When they had finished recording, Ry Cooder knew that he had been privileged to be part of a unique musical experience. “This is the best thing I was ever involved in,” he said prior to Buena Vista’s release in June 1997. “It’s the peak, a music that takes care of you and nurtures you. I felt that I had trained all my life for this experience and it was a blessed thing.”

In Cuba, Ry noted, he had found the kind of deeply rooted musical context that he had been searching for all his life. “These are the greatest musicians alive on the planet today,” he enthused. “In my experience Cuban musicians are unique. The organisation of the musical group is perfectly understood. There is no ego, no jockeying for position so they have evolved the perfect ensemble concept.”

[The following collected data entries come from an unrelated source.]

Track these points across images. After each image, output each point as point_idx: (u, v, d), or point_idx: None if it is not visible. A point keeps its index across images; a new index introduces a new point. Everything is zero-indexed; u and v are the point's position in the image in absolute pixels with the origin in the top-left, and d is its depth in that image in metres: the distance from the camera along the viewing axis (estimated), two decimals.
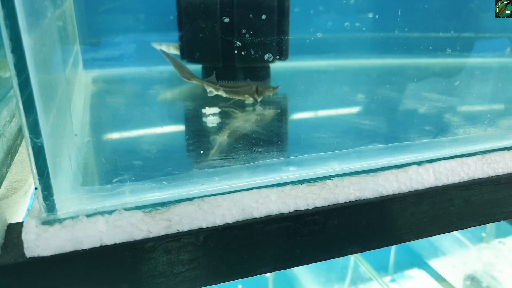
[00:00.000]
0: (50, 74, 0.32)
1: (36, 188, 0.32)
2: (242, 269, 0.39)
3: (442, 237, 1.51)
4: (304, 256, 0.41)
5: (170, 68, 0.72)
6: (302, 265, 0.42)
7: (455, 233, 1.48)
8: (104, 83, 0.64)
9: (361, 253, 0.46)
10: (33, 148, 0.31)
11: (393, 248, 1.51)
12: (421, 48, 1.02)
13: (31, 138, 0.31)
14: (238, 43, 0.68)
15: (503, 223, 1.51)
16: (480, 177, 0.48)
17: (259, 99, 0.63)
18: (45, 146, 0.31)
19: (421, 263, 1.50)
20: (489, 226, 1.53)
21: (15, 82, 0.28)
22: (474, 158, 0.48)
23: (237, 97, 0.63)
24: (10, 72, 0.28)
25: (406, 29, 1.02)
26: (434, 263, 1.48)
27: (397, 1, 1.01)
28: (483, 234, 1.55)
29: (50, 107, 0.31)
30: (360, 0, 0.98)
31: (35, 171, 0.32)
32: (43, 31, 0.30)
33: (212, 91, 0.62)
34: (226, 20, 0.70)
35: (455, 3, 1.04)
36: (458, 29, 1.04)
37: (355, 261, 1.43)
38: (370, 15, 1.00)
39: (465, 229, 0.53)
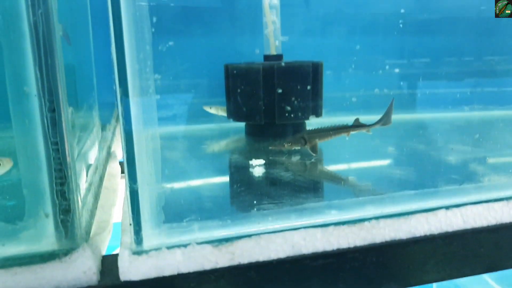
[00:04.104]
0: (145, 133, 0.41)
1: (130, 224, 0.40)
2: None
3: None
4: None
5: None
6: None
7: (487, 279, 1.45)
8: (160, 139, 0.74)
9: None
10: (130, 191, 0.39)
11: None
12: (446, 102, 1.09)
13: (129, 184, 0.39)
14: (288, 108, 0.78)
15: None
16: (508, 221, 0.53)
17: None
18: (139, 190, 0.40)
19: None
20: None
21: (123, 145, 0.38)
22: (500, 203, 0.53)
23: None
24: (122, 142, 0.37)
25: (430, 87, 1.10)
26: None
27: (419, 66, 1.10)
28: None
29: (143, 159, 0.40)
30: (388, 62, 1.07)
31: (130, 209, 0.40)
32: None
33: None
34: (268, 84, 0.80)
35: (476, 60, 1.11)
36: (482, 83, 1.11)
37: None
38: (397, 70, 1.09)
39: (496, 272, 0.57)
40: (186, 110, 0.96)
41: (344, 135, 0.74)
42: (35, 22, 0.35)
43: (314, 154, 0.71)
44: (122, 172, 0.75)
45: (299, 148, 0.71)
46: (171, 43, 0.48)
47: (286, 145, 0.70)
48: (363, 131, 0.75)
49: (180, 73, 0.95)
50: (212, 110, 0.92)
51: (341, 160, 0.73)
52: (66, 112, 0.38)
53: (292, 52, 0.92)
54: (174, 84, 0.95)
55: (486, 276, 1.47)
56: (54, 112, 0.37)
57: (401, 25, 1.03)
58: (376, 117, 0.98)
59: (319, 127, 0.73)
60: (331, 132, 0.73)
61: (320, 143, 0.73)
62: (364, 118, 0.79)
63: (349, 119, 0.77)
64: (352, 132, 0.74)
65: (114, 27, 0.36)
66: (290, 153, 0.73)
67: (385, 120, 0.76)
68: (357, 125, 0.75)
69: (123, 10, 0.36)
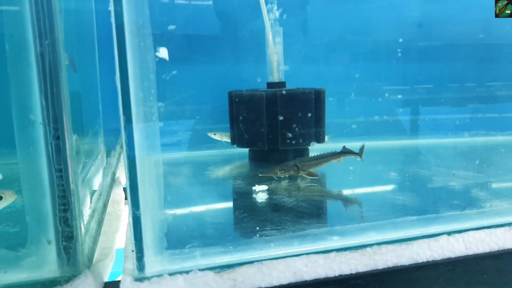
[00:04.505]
0: (148, 159, 0.41)
1: (132, 251, 0.40)
2: None
3: None
4: None
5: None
6: None
7: None
8: (165, 165, 0.75)
9: None
10: (133, 218, 0.40)
11: None
12: (448, 128, 1.10)
13: (132, 210, 0.40)
14: (290, 135, 0.79)
15: None
16: (510, 247, 0.52)
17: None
18: (141, 216, 0.40)
19: None
20: None
21: (126, 171, 0.38)
22: (502, 229, 0.53)
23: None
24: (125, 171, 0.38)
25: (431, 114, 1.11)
26: None
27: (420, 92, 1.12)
28: None
29: (146, 185, 0.41)
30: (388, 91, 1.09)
31: (132, 236, 0.40)
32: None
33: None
34: (271, 111, 0.81)
35: (478, 86, 1.12)
36: (483, 109, 1.12)
37: None
38: (399, 97, 1.10)
39: None
40: (190, 136, 0.98)
41: (335, 161, 0.77)
42: (42, 52, 0.37)
43: (316, 177, 0.72)
44: (126, 198, 0.75)
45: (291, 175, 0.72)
46: (174, 72, 0.50)
47: (279, 172, 0.70)
48: (352, 157, 0.78)
49: (185, 100, 0.97)
50: (217, 137, 0.94)
51: (344, 185, 0.73)
52: (71, 140, 0.39)
53: (296, 79, 0.94)
54: (178, 111, 0.97)
55: None
56: (59, 140, 0.38)
57: (399, 54, 1.05)
58: (378, 142, 0.99)
59: (312, 155, 0.76)
60: (322, 160, 0.75)
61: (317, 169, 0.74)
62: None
63: (353, 145, 0.78)
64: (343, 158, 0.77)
65: (119, 56, 0.37)
66: (294, 178, 0.73)
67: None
68: (345, 151, 0.77)
69: (128, 40, 0.37)
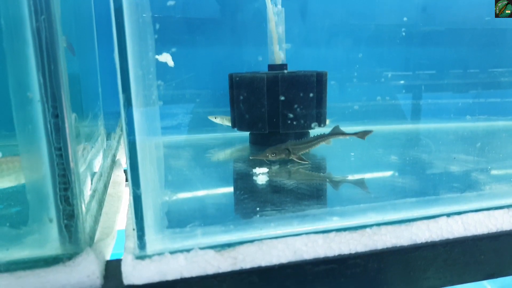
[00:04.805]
0: (149, 140, 0.41)
1: (134, 229, 0.41)
2: None
3: None
4: None
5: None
6: None
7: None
8: (165, 148, 0.75)
9: None
10: (134, 197, 0.40)
11: None
12: (450, 113, 1.10)
13: (133, 189, 0.40)
14: (291, 115, 0.79)
15: None
16: (508, 229, 0.53)
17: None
18: (142, 195, 0.40)
19: None
20: None
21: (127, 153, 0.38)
22: (501, 211, 0.53)
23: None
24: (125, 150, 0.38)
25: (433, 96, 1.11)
26: None
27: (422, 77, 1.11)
28: None
29: (146, 164, 0.41)
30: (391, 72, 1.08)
31: (133, 214, 0.40)
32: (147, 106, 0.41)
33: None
34: (272, 93, 0.81)
35: (481, 70, 1.12)
36: (485, 94, 1.12)
37: None
38: (402, 82, 1.10)
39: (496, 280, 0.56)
40: (190, 119, 0.97)
41: (324, 143, 0.77)
42: (38, 28, 0.36)
43: (307, 162, 0.72)
44: (127, 180, 0.76)
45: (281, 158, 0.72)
46: (174, 49, 0.49)
47: (270, 155, 0.70)
48: (341, 138, 0.78)
49: (185, 83, 0.96)
50: (217, 120, 0.93)
51: (344, 168, 0.73)
52: (70, 118, 0.39)
53: (297, 63, 0.93)
54: (179, 94, 0.97)
55: (486, 284, 1.45)
56: (58, 118, 0.38)
57: (403, 33, 1.04)
58: (379, 127, 0.99)
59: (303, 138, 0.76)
60: (313, 142, 0.76)
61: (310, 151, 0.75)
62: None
63: (354, 129, 0.78)
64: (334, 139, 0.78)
65: (117, 33, 0.37)
66: (286, 162, 0.73)
67: (360, 134, 0.79)
68: (335, 132, 0.78)
69: (126, 15, 0.36)
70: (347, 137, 0.78)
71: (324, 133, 0.78)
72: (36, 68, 0.37)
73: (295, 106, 0.81)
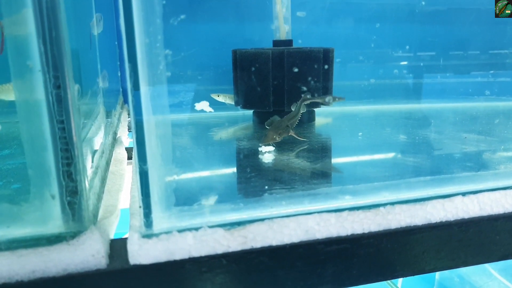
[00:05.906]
0: (156, 115, 0.39)
1: (140, 207, 0.39)
2: (305, 286, 0.44)
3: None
4: (360, 277, 0.46)
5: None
6: (357, 285, 0.46)
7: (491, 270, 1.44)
8: None
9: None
10: (140, 173, 0.38)
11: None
12: (458, 92, 1.07)
13: (139, 164, 0.38)
14: (304, 88, 0.77)
15: None
16: None
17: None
18: (149, 171, 0.38)
19: None
20: None
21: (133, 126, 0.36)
22: None
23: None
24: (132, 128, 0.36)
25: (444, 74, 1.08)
26: None
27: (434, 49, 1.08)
28: None
29: (153, 139, 0.39)
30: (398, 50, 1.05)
31: (140, 191, 0.38)
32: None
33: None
34: (277, 70, 0.78)
35: (491, 48, 1.09)
36: (495, 74, 1.09)
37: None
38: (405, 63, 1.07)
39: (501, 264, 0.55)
40: (193, 97, 0.95)
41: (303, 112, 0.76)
42: None
43: (306, 140, 0.71)
44: (129, 158, 0.74)
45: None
46: (182, 16, 0.46)
47: (277, 137, 0.67)
48: (318, 101, 0.78)
49: (187, 60, 0.93)
50: (220, 98, 0.91)
51: (353, 147, 0.72)
52: (73, 89, 0.37)
53: (302, 40, 0.90)
54: (180, 71, 0.94)
55: (489, 267, 1.46)
56: (60, 89, 0.36)
57: (416, 11, 1.01)
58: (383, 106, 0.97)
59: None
60: (297, 112, 0.74)
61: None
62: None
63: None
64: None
65: None
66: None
67: (329, 99, 0.79)
68: (305, 98, 0.76)
69: None
70: (319, 101, 0.78)
71: (296, 102, 0.75)
72: (36, 34, 0.34)
73: (301, 83, 0.79)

Following the recordings, the musicians hit the road and extensive tours were undertaken by Rubén González, Ibrahim Ferrer, the Afro Cuban All Stars, Eliades Ochoa, Omara Portuondo and Compay Segundo. The original line up of the Buena Vista Social Club made three triumphant concert appearances; two at Amsterdam’s Carré Theatre and the final legendary show at New York’s Carnegie Hall. The latter was filmed by Wim Wenders as the climax of his successful documentary also named “Buena Vista Social Club™”, and the concert recording was released ten years later as “Buena Vista Social Club® at Carnegie Hall”. Over the years World Circuit continued to travel to Havana recording acclaimed albums by Ibrahim Ferrer, Omara Portuondo, Rubén González, Cachaíto López, Guajiro Mirabal and Angá Díaz, who had been an integral part of the Afro Cuban All Stars.

Sadly, several of the group’s aging stars, including Compay Segundo, Rubén González, Ibrahim Ferrer, Cachaíto López, Puntillita Licea and Angá Diaz are no longer with us. But the timeless, magical music that created the Buena Vista legend lives on.